Readiness is best measured by deterrence levels achieved and responses to enemy action. It is function of budgetary allocations, procurement and training. It can be driven by pro-active capability building or reactive threat-based planning. We seem to be following ambiguous threat cum capability building mode with occasional high value purchases to generate ‘deterrence-oriented’ effects. Much hyped, limited big-ticket purchases like Rafael, Apaches and S-400 have not been able to achieve desired credible dissuasion. Our commendable response especially in Ladakh was anchored on human factor, driven by training and unit ethos.
It will be in order that threats are clearly delineated and desired deterrence levels are spelt out, backed by quantified net assessment parameters. Although over reliance on net assessment in Vietnam war, introduced by infamous McNamara boys proved disastrous, yet we need some analytical tools, which can be utilized for validation, albeit after due caution. Domain competence in this field has grown exponentially, since Vietnam war. All service HQs, IDS HQ and leading think tanks have considerable expertise in this domain, which needs to be meaningfully harnessed.

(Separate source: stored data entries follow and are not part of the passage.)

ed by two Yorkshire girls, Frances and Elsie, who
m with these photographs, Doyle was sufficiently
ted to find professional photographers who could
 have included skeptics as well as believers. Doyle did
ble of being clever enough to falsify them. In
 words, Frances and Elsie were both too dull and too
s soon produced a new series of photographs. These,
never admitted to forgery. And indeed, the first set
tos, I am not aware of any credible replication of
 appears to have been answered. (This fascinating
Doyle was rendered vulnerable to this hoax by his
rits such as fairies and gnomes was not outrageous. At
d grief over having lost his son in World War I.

There is also concurrent need to breed informed decision makers. NDC and leading think tanks should run capsules for parliamentarians and senior officials. The staff officers in Army HQ, though, are able to attend capsules on parliamentary procedure appreciation. It will only be appropriate, if knowledge flows both ways. These capsules should be supplemented with national level war games with realistic scenario building. In the absence of such initiatives, we will continue to hear fuzzy statements like, there will be no shortage of funds for capability building, with really zero accountability.
Lt Gen KJ Singh, PVSM, AVSM & Bar is a former Western Army Commander and is currently, Haryana State Information Commissioner, after tenure as Advisor to CM. He holds the Maharaja Ranjit Singh Chair in PU and is Member- UT Advisory Council. He is a regular columnist.